We know the following work to at least a modest degree:

* A functional state that can manufacture demand by requiring its use in trade and/or tax payments (fiat) * Basing the currency on a natural resource with widely recognized scarcity (gold and silver) * Using an asset with actual utility as a currency (salt, grain) * Putting the currency in the hands of perceived-trustworthy adults (countries who replace their own currency with the USD)

We know some things don't work:

* A free market regulating on reputation and news alone (see pre-Civil War "wildcat banking") * A state with nothing to lose (see the Weimar Republic) * Blatantly speculative ventures packaged as a currency (like the Russian MMM scandal)

We're still deciding if some things work:

* Mathematical algorithms * Hard-coded economic policy decisions * Smart contracts

There's also an interesting trust relationship in currency.

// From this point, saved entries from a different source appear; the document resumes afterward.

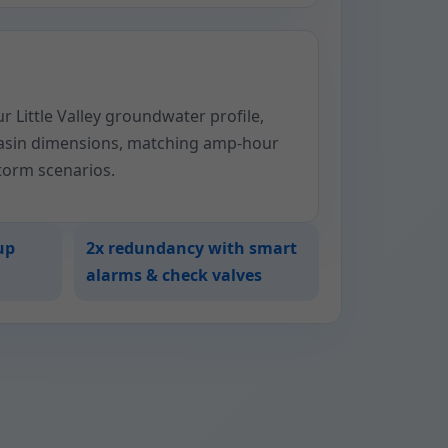
 Little Valley groundwater profile,
basin dimensions, matching amp-hour
storm scenarios.
up
2x redundancy with smart
alarms & check valves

With conventional currencies, the trust usually begins with the issuing
institution or materials, and that's leveraged into support for the currency.
If you believe Ottawa won't be sucked into a black hole tomorrow, you'll trust
a 10CAD note. If you expect gold to be desirable in 2025, you'll take a
sovereign for your Christmas bonus.

In the crypto world, the currency itself is the most trustworthy component,
and it's more necessary to build trust and credibility around its community
instead. (Noun)coin may be technically bulletproof, but if it's surrounded by
pump-and-dump traders, dark-web drug dealers, and people who blame the Federal
Reserve for their kidney stones, Grandma won't touch it.